Tohoku University International Advisory Board Meets for the Second Time

The Tohoku University International Advisory Board - set up in 2015 to get a sense of what the university has been doing right and to suggest ways it could do better on the global front - held its second meeting on October 3 and 4, 2019.

The session opened with university president Hideo Ohno introducing his Vision 2030, a long-term plan of action which identifies priority projects and precise objectives to be accomplished over the next decade. A major component of the vision is helping students develop a global perspective and nurturing them into leadership roles.

Vice President for Education Reform and Global Engagement Masahiro Yamaguchi, gave a brief update of what the university has done - the advice taken and lessons learnt - since the board last met three years ago. Specifically, he highlighted new guidelines for more efficient monitoring of university exchanges; more selective strategic partnerships with fewer universities and institutions; more active participation in consortiums; and better use of overseas offices.

The advisory board acknowledged the university's efforts and praised the progress made. "I see a maturation and sophistication in what's been going on since we were last here," said Richard James, Deputy Vice Chancellor and Deputy Provost of the University of Melbourne. To take internationalisation to the next level, he said, Tohoku University must be prepared to face tougher challenges.

The members said that while there's little doubt about Tohoku University's research excellence in science and engineering, more attention needs to go towards into the humanities and social sciences if it is to be considered a truly comprehensive university.

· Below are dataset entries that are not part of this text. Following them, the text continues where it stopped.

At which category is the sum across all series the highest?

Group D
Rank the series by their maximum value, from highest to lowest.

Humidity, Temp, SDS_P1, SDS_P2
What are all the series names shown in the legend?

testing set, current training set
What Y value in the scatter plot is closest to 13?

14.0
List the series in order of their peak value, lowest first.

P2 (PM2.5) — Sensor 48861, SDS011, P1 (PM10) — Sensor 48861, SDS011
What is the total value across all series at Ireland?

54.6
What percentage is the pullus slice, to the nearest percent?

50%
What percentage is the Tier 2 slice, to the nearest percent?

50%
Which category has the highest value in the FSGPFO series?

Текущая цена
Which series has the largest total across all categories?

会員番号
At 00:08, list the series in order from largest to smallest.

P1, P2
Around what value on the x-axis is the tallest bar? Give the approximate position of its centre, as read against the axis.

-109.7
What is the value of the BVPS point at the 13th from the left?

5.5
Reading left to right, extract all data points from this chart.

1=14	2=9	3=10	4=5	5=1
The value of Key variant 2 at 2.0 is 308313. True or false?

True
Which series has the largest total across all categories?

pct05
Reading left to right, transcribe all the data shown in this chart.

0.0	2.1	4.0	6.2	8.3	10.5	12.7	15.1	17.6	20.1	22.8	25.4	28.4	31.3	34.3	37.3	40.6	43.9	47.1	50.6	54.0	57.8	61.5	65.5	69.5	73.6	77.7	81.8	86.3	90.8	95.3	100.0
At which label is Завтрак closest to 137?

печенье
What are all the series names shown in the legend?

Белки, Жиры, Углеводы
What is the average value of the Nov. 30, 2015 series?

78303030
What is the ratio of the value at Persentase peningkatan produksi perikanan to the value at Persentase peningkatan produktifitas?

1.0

Recruitment policies and reward structures, such as tenure positions, could also be improved by being more open and, if possible, tied to the candidates' ability to contribute towards the university's international agenda. According to board chairman Michael Arthur, who is President and Provost of University College London, faculty and staff should be hired not just for their talent but also for having the right mindset.

"You should think about putting together a high profile scheme to attract the very best in the world. With the synchrotron coming, you have the opportunity to add a number of top international professors, flagship appointments that would make a difference to the look and feel of your programmes."

In addition to having good faculty and students on board, senior administrative staff need to be aware of the international strategy and be able to help move it forward. "Your admin staff needs to be part of your campaign," said Arthur, "so you might look at hiring international staff to play leading roles."

Also important is a strong public relations team which can consolidate public and industry support by disseminating appropriate information and explaining how the work being done relates to the community at large. "The more Tohoku University internationalises the more you need to take your community with you in understanding your goals and the value of what you do," said James.

The two day meeting included a tour of the Tohoku University campuses, a class observation and a closed door, candid talk with students about concerns on the ground. One of the issues raised was the inability of students who study abroad to transfer certain class credits, often leading to a delay in graduation. The board members said that taking courses abroad that are not available at Tohoku University should be seen as a good thing, and suggested implementing a system of special credits to recognize the courses that don't fit into an existing category.

On the last day of the meeting, members of the board conceded that insufficient funding remains the largest obstacle to moving forward. Salary discrepancy, for example, would make recruiting star researchers difficult.

The board strongly suggested that Tohoku University reform its system of fundraising, and further explore the role of alumni and the broader importance of philanthropy. Several board members shared their experiences, including successful fundraising strategies at their institutions, while emphasizing the importance of having a large, professional team.

Both UCL and the University of Melbourne shared that they have more than 70 professional fundraisers on staff, specially trained and hired from around the world. "Everything begins with funding. A good fundraising team pays for itself," said James.

The Tohoku University International Advisory Board is composed of members from partner institutions and industry, representing different fields. Tohoku University now has to decide how to move forward with the new suggestions before the board meets again in about three years.